US shale oil transformed global energy markets over the past decade. But as the first wave of excitement over energy windfalls has passed, the grim reality has kicked in with the price slump.
The US oil industry is experiencing its worst period since the 1980s, and the end is nowhere in sight. Since June 2014, oil prices have collapsed from more than $100 to $30 per barrel, and the most recent forecasts predict a further slide to $20 per barrel.
In 2007, oil production was hovering around 5 million barrels per day (mb/d), but by 2010, it increased by 500 000 b/d, and by early 2015 it shot up to 9.5 mb/d. Almost all of this increase came from unconventional shale fields.

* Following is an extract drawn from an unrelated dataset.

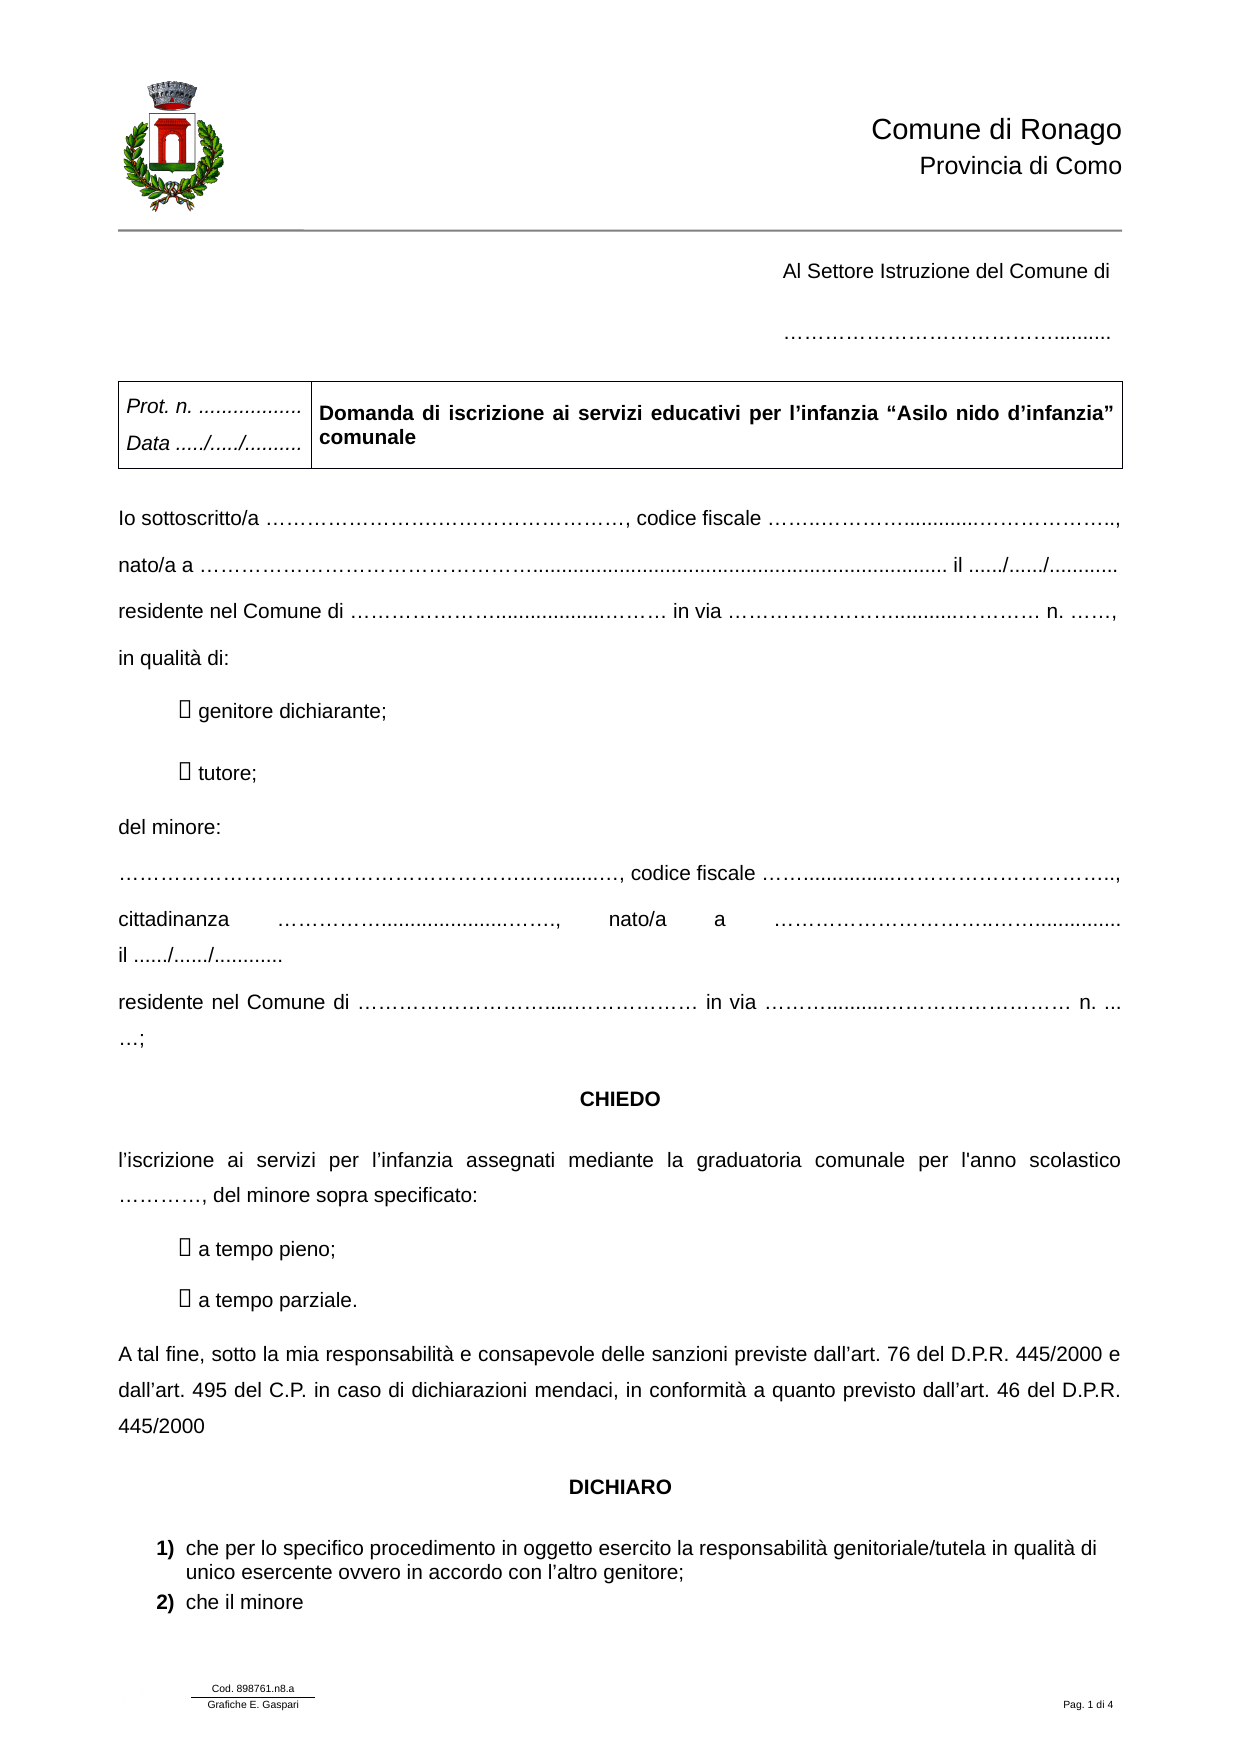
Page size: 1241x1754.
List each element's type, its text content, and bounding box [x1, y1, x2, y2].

Source: Federation of American Scientists
Such tremendous success had implications for both the US and global markets. By 2012 it was already clear that the US energy infrastructure was not ready to absorb large quantities of crude oil, which in effect created an oil glut and depressed US domestic prices bellow the global Brent benchmark.
US refineries quickly took advantage, and started to refine larger quantities of domestic sweet crude, instead of importing from traditional markets such as Nigeria, Algeria, Angola, Brazil and Russia.
In June 2014, the glut spillover effect finally started to affect global markets and prices began to fall. OPRC’s refusal to act as a swing producer and cut production in order to support prices in October 2014 further aggravated the situation. The world found itself awash with 2 million barrels of excess oil.
Over the past year and a half, the US oil sector has struggled to survive. Although producers managed to significantly cut capital costs, the breakeven point for the majority of shale producers is still considerably higher than the current price of oil.
In addition to low oil prices, the Federal Reserve’s decision to raise interest rates will reduce the ability of oil companies to find fresh capital in the financial markets. For many producers this means bankruptcy. According to the most recent analysis, as much as half of all shale producers could go bust if oil prices do not recover soon.
In terms of output, production is falling as well, but not as quickly as Saudi Arabia and other OPEC producers would like it to. According to the US Energy Information Agency (EIA), US production is expected to fall from 9.2 mb/d in November 2015, to 8.5 mb/d by September 2016.
The long-awaited decision to lift the ban on exports of crude oil in December 2015 was a welcome move, but in the current low price environment, it will not help much. There is so much discounted oil in global markets that American shale will still struggle to find new markets in the short-term.
However, there remains some optimism in the medium to long-term. The oil glut is expected to ease by late 2016 and in 2017. In such a scenario, the realistic forecast for oil prices is between $60-80 by 2020. Although this will not completely reverse the impact of the price slump, it will help the US oil industry to restructure and survive. Analysts should still be weary of sluggish global demand and Chinese economic troubles which may easily postpone this recovery.
However, despite current woes, shale will continue to be the game changer in the long term. Its greatest strength, in comparison to other global players, lies in the stable American political and economic environment, and the ability to quickly adapt to market realities. This will not only benefit the US economy, but also contribute to the overall stability of global energy markets.